His first thought was that Oh So was very sensitive to his stomach points (an 8 out of 10) and he recommended scoping for ulcers. I’d had Oh So scoped about two years after I got him and he had some slight scarring, but the vet at the time just recommended a treatment of Gastrogard and a daily supplement (which he’s been on ever since). So, we’re going back for the scope on Monday so I can fast him for 12 hours before.

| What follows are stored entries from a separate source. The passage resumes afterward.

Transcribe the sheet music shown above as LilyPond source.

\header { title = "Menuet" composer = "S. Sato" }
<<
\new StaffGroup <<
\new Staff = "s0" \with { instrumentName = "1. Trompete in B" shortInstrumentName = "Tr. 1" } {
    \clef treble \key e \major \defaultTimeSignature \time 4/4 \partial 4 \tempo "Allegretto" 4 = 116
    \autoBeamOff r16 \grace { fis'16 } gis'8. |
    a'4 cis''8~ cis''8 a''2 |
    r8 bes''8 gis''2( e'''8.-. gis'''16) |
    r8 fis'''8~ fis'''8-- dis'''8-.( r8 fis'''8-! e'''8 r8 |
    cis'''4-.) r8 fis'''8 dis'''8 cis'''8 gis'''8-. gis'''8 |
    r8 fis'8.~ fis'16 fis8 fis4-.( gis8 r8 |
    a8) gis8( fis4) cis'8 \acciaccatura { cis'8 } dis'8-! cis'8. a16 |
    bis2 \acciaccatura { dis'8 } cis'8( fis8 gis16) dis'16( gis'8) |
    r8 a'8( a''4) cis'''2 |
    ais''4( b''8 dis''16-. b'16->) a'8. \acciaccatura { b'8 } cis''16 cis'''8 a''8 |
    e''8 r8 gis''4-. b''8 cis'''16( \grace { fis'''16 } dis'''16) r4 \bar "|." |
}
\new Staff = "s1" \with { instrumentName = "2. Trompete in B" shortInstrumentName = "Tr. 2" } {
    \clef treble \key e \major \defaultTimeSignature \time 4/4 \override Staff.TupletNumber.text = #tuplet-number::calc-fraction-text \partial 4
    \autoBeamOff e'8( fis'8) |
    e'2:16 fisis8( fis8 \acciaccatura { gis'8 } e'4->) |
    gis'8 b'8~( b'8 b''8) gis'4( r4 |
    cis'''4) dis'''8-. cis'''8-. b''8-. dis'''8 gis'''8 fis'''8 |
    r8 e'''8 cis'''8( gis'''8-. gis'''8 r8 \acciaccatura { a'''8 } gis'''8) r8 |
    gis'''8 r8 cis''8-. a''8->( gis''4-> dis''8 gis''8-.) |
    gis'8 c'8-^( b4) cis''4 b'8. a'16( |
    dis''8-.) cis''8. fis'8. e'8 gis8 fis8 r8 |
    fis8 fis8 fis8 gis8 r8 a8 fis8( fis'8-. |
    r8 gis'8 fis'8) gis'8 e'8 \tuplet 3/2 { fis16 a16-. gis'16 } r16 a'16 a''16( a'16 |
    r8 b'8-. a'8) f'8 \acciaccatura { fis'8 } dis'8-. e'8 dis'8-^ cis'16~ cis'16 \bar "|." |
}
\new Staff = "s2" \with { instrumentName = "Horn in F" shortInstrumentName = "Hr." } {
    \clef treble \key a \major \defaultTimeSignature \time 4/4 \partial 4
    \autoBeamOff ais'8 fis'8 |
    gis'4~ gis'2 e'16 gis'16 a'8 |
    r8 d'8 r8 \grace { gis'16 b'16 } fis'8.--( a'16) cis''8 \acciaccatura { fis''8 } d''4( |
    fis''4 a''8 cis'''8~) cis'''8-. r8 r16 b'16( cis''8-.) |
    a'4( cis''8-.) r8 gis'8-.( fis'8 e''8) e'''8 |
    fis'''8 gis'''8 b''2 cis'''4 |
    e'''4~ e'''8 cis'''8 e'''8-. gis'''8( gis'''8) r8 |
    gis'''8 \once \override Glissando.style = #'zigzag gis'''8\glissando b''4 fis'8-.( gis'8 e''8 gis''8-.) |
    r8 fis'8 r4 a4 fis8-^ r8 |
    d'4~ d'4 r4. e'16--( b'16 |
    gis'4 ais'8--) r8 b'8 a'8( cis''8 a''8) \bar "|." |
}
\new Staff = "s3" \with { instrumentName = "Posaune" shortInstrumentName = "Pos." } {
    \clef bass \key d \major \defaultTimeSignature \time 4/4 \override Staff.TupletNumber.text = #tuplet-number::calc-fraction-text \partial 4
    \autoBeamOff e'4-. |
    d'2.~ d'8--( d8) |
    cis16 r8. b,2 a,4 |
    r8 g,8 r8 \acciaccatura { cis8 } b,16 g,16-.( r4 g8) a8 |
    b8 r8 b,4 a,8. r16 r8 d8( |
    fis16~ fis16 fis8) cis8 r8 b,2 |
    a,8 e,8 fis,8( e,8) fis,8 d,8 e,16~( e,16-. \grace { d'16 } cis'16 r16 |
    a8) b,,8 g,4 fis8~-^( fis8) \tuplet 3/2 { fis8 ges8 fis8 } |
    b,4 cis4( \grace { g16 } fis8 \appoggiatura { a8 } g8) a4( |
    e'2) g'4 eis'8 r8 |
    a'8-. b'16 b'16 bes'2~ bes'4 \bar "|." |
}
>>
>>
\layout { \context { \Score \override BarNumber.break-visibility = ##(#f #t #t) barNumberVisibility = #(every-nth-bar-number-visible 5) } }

We did some flexion tests next and he was about a 2/5 on his hocks and stifles. I haven’t been able to develop a trained eye to these types of exams because with Sam, the flexion tests are always pretty horrifying. With Oh So, he just took a few stutter/short steps, but wasn’t obviously lame. Scott recommended hock and stifle injections. He thought that the stifles could be a one-time thing, but that they hocks had some obvious discomfort and projected that he might need them done once a year (we’ll see how he does of course, since this is his first time having joint injections). I think that explains a lot about his flatwork. I knew he was uncomfortable somewhere. It won’t fix his tension totally, but I think this is the right step to making him feel better.
I guess I’m finally realizing that he’s almost 12. He was seven when I got him off the track, and I have to remember that even though he’s only been competing for four years, he raced for a lot longer and has to have had some wear and tear. I just didn’t think I’d be starting with injections so soon. It’s maintenance though, not pain management, which is where it differs from Sam.
Other than that, I’m having a pretty good week. I have some cool freelancing jobs in the works. I got the opportunity to work with Eventing UK as a U.S. eventing correspondent (thanks Leslie Threlkeld!) and I’m also going to be doing some more work with the USEA’s magazine. I’m starting with a book review column, so if you have any good ideas for books, let me know! It’s geared towards eventers, but I’m looking at everything from biographies to dressage to horse care. The Chronicle also asked me to do some more stories, so I’m really excited. It means a lot that they think of me and have faith in my writing.
I also got some more cool ribbons in the mail from CDCTA. I was training amateur champion and got fifth in prelim amateur. I’m just waiting for my Area II ribbon now and the 2011 season will be complete!